Slides and more info: erlang-factory.com/berlin2015/jorgen-brandt
The need to analyze massive scientific data sets on the one hand and the availability of distributed compute resources with an increasing number of CPU cores on the other hand have promoted the development of a variety of languages and systems for parallel, distributed data analysis. Among them are data-parallel query languages such as Pig Latin or Spark as well as scientific workflow languages such as Swift or Pegasus DAX. While data-parallel query languages focus on the exploitation of data parallelism, scientific workflow languages focus on the integration of external tools and libraries. Cuneiform is a novel language for large-scale scientific data analysis that combines easy integration of arbitrary tools, treated as black boxes, with the ability to fully exploit data parallelism. We introduce a use case from next generation sequencing to discuss the way Cuneiform facilitates the reuse of existing software tools and the exploitation of data parallelism. Additionally, we discuss the way, this language was specified in Erlang and compare this specification to previous approaches. Finally, we discuss Cuneiform's architecture and the way it is implemented in terms of Erlang services.

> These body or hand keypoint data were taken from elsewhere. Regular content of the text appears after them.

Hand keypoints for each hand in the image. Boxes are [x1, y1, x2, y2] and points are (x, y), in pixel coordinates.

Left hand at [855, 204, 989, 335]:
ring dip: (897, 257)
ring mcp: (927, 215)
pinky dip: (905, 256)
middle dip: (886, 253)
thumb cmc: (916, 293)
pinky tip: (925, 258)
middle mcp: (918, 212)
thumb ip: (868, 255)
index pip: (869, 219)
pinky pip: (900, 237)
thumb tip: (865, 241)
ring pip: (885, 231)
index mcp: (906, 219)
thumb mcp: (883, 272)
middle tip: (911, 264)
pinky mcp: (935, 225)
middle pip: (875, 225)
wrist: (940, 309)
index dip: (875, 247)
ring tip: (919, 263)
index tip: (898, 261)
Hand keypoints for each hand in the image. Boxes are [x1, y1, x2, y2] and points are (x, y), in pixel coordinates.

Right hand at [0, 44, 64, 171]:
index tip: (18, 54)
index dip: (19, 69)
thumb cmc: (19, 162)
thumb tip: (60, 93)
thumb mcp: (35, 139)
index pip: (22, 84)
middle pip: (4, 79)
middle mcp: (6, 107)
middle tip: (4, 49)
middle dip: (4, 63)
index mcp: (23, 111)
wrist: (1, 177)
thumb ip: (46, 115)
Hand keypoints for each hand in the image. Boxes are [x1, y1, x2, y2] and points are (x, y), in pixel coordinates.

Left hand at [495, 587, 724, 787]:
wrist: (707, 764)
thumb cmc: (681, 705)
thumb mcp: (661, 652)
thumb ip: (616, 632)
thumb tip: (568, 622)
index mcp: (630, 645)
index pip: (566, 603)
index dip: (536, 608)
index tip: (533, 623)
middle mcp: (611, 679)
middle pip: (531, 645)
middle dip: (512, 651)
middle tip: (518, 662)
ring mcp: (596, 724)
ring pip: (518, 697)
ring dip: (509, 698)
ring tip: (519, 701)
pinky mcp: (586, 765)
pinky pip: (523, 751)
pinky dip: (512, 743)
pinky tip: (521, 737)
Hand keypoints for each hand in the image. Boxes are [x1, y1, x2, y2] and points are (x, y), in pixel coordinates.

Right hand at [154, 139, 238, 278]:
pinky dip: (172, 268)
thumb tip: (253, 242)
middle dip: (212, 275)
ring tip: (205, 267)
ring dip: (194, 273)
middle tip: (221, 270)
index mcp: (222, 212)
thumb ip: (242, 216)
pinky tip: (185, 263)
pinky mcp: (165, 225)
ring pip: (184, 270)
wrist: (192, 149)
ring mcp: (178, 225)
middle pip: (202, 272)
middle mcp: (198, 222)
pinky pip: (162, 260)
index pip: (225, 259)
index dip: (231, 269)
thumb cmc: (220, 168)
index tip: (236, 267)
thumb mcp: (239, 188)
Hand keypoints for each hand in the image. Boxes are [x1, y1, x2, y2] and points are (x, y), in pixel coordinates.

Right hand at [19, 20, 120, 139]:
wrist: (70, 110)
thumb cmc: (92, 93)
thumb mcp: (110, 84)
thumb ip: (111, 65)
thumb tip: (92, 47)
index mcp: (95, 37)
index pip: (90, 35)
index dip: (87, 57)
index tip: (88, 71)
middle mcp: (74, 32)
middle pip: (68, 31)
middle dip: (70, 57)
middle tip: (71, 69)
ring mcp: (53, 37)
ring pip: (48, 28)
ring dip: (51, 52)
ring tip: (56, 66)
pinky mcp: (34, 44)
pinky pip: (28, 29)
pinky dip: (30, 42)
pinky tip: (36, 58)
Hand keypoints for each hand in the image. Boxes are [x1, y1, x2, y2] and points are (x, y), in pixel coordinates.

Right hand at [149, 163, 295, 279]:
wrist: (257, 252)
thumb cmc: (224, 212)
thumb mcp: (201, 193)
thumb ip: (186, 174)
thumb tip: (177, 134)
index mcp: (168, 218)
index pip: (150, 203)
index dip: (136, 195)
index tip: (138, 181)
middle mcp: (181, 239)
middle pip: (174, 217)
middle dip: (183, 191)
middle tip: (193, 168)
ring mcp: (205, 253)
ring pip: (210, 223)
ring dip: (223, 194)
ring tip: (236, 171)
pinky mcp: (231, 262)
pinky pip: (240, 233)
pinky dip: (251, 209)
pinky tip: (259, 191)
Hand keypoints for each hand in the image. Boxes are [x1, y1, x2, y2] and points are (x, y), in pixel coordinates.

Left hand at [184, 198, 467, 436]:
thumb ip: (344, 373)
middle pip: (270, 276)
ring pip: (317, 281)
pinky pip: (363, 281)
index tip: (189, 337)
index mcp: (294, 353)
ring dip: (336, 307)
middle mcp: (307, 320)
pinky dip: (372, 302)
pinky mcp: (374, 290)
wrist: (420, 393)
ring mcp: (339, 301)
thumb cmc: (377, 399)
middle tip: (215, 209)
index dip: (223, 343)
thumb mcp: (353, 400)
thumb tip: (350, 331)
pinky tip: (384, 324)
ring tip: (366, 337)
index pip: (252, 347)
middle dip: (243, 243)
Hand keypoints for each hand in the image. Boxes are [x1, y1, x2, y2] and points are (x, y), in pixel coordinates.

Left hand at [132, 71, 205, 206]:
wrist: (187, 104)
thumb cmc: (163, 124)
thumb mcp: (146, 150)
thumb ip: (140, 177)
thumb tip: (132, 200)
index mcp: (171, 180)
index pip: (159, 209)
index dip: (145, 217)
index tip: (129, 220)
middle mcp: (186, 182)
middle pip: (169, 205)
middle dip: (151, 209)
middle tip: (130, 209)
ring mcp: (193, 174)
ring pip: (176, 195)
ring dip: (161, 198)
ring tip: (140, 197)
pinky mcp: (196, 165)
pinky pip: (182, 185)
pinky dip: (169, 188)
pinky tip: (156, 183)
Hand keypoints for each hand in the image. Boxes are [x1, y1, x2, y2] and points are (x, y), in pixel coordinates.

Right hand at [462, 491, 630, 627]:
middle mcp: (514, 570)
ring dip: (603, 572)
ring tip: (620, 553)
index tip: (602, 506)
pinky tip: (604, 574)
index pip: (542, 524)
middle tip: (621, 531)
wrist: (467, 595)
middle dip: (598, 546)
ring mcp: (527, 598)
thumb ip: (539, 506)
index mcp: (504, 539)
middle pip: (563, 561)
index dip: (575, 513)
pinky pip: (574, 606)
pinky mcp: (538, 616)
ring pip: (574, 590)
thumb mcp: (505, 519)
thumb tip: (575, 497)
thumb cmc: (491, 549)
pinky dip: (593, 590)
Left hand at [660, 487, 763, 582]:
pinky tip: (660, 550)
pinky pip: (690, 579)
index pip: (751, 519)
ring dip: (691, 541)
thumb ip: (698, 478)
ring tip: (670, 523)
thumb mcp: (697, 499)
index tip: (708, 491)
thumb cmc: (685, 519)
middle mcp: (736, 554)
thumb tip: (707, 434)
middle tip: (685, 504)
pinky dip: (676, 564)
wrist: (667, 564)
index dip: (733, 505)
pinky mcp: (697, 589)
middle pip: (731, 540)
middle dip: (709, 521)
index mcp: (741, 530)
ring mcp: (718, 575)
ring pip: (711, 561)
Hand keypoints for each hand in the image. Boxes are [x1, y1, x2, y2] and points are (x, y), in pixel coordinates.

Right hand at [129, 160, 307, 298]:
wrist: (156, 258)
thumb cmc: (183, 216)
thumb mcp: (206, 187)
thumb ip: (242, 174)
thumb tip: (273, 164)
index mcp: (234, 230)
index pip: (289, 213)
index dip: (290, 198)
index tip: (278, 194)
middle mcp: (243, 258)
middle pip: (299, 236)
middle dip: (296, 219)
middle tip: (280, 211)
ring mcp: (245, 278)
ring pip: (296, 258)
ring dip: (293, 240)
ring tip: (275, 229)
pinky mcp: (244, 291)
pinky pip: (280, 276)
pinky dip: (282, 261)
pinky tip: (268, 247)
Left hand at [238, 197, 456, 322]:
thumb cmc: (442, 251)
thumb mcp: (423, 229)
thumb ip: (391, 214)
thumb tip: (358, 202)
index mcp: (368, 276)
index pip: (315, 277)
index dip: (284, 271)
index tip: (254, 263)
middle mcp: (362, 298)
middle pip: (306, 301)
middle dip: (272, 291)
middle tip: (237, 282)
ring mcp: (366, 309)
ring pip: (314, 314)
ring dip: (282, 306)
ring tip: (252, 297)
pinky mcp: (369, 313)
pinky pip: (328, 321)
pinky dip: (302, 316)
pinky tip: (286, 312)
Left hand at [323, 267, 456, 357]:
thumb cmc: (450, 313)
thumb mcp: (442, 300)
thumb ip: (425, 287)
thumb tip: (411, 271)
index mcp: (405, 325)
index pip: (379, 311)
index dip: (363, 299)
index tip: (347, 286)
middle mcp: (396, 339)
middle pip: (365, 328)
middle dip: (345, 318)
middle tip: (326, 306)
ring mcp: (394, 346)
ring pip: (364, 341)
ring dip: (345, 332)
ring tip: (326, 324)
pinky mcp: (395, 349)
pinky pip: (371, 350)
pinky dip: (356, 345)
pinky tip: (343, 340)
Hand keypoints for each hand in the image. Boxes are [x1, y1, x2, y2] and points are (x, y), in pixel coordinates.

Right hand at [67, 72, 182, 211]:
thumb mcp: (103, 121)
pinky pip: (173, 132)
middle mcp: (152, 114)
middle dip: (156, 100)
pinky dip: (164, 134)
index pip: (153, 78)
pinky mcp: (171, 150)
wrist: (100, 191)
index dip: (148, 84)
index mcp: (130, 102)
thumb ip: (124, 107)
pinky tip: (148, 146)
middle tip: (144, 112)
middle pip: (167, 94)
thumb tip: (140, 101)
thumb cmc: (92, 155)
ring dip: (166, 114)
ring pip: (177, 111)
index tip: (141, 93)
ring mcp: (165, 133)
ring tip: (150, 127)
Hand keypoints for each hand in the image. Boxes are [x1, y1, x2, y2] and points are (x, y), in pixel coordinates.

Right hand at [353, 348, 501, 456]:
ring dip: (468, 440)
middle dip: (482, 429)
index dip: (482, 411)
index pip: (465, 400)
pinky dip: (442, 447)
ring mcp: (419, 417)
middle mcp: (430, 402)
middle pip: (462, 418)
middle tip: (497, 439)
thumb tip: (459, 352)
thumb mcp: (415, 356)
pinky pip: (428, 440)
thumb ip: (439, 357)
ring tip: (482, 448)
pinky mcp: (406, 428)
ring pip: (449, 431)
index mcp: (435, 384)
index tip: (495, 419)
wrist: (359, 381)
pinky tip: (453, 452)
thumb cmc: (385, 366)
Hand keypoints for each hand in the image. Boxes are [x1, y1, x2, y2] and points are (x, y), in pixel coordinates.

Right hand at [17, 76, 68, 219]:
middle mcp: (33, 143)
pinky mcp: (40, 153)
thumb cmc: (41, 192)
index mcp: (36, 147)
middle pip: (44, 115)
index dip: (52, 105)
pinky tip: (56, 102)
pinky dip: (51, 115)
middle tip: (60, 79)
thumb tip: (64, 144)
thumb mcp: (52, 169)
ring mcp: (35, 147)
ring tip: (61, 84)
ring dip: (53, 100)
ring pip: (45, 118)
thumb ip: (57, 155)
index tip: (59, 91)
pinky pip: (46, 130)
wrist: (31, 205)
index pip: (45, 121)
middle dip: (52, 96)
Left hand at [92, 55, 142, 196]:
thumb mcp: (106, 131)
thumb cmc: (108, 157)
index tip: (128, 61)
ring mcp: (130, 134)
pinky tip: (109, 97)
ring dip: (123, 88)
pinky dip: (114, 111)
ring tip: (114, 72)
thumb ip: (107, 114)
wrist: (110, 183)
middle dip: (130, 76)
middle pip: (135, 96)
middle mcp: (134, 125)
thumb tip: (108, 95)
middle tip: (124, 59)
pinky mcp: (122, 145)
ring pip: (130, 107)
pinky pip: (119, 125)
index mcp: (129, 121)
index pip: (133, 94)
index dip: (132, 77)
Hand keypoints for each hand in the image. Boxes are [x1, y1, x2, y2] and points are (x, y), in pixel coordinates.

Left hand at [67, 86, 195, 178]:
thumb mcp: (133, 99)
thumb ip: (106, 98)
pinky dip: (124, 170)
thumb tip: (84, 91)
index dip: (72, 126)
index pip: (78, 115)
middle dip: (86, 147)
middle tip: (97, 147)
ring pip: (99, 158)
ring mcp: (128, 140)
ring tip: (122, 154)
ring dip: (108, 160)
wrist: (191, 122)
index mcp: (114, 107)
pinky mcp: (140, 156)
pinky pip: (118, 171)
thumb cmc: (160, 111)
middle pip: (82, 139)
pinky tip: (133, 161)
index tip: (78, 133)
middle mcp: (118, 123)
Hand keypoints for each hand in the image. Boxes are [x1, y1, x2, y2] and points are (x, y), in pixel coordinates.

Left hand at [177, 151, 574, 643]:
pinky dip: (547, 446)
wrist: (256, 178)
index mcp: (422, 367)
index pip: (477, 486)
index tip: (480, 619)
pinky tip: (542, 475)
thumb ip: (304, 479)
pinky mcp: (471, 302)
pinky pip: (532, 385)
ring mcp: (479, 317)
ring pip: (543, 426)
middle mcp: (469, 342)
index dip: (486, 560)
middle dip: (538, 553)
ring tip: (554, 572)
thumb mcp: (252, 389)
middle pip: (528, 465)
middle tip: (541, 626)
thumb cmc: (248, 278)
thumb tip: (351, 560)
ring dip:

In this talk we aim to introduce the functional workflow language Cuneiform. Its merits are exemplified with applications from bioinformatics. In addition, we aim to highlight the role Erlang played in determining the language's semantics and share experiences from implementing its execution environment in Erlang.
Bioinformatics, data scientists, language enthusiasts.
Jörgen Brandt is a PhD student at the Humboldt-Universität in Berlin. His research interests include next generation sequencing, scientific workflows and functional programming languages. He graduated in Computer Science with a specialization on intelligent systems at the Technische Universität Berlin in 2011 and in Information Technology and Networked Systems at the Hochschule für Technik und Wirtschaft in 2008.